What is being asked
Answer these questions from the letter to Governor Walker.
1. As a taxpayer, what does the writer say makes them absolutely furious?
2. Why did the teacher at the writer's son's school return to work while her infant son was still in the hospital?
3. How many state jobs was the writer working during the semester described?

Source passage
◇ ◇ ◇ ◇ ◇ ◇ ◇
This hits home in a painful way for a few reasons:
First, because as a taxpayer it makes me absolutely furious that we are paying you so handsomely to both not do your job AND to joke about how paltry you find the pay.
Second, because your abuse of power is an insult to everyone everywhere making an honest living, but most explicitly to your fellow state workers, for whom, in the wake of losing their right to negotiate their own working conditions, this is just a stab in an open wound. I'm thinking of a wonderful teacher at my son's school whose infant son was born prematurely, but had to come back to work while he was still in the hospital so that she could save her maternity leave for when the baby comes home. I'm thinking of a friend of a friend who works at a university and has insurance, but was so worried she couldn't afford her deductible or additional costs that she refused medical treatment after getting into an accident that totaled her car. I'm thinking of the semester I was working three different state jobs - none of which offered insurance we could afford - and my family still qualified for BadgerCare. None of us could opt out of our work. None of us could afford to live the way you do. Even when I was on BadgerCare, I was not getting a "handout" the way you are. I was making much-needed and life-saving use of a program I myself was actively paying into (a system, by the way, that finally received the worst of your decimating blows just today). But none of us would ever dream or dare of exploiting the system the way you do, filling your pockets with our money but in exchange for little to no work. How dare you ask state workers to give up their "cushy benefits" and take cuts to their pay while you can't even be bothered to come to work. What a sick double standard. What a message you are sending the the workers of this state whom you ask to make "shared sacrifices" at every turn. What have you given up, Governor Walker, besides your dignity?
◇ ◇ ◇ ◇ ◇ ◇ ◇
Listed records
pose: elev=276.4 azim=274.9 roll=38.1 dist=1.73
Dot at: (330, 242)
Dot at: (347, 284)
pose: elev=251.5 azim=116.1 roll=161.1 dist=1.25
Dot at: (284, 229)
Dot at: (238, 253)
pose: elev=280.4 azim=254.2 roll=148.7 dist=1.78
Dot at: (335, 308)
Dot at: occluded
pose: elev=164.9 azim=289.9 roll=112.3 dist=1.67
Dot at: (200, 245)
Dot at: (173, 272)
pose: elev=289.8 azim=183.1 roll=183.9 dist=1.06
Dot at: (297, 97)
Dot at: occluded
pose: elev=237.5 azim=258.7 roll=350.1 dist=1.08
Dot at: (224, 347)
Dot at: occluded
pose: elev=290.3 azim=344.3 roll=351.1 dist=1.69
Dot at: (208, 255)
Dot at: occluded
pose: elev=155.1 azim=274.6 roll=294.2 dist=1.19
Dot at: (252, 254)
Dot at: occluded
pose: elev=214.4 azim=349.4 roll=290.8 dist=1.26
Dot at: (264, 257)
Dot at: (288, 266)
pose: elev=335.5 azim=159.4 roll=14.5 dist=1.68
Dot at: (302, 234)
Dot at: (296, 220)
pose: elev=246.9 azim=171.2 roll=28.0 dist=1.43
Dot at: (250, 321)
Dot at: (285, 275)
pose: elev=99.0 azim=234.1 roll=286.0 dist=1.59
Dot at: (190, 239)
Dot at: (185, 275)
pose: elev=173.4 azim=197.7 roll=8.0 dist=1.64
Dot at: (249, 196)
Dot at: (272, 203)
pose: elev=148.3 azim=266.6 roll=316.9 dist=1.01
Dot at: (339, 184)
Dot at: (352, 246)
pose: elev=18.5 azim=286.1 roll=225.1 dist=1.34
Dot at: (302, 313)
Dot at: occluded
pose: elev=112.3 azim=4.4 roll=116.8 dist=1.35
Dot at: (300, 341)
◇ ◇ ◇ ◇ ◇ ◇ ◇
Exercise answer
1. That taxpayers are paying him handsomely both to not do his job and to joke about how paltry he finds the pay.
2. So that she could save her maternity leave for when the baby comes home.
3. Three.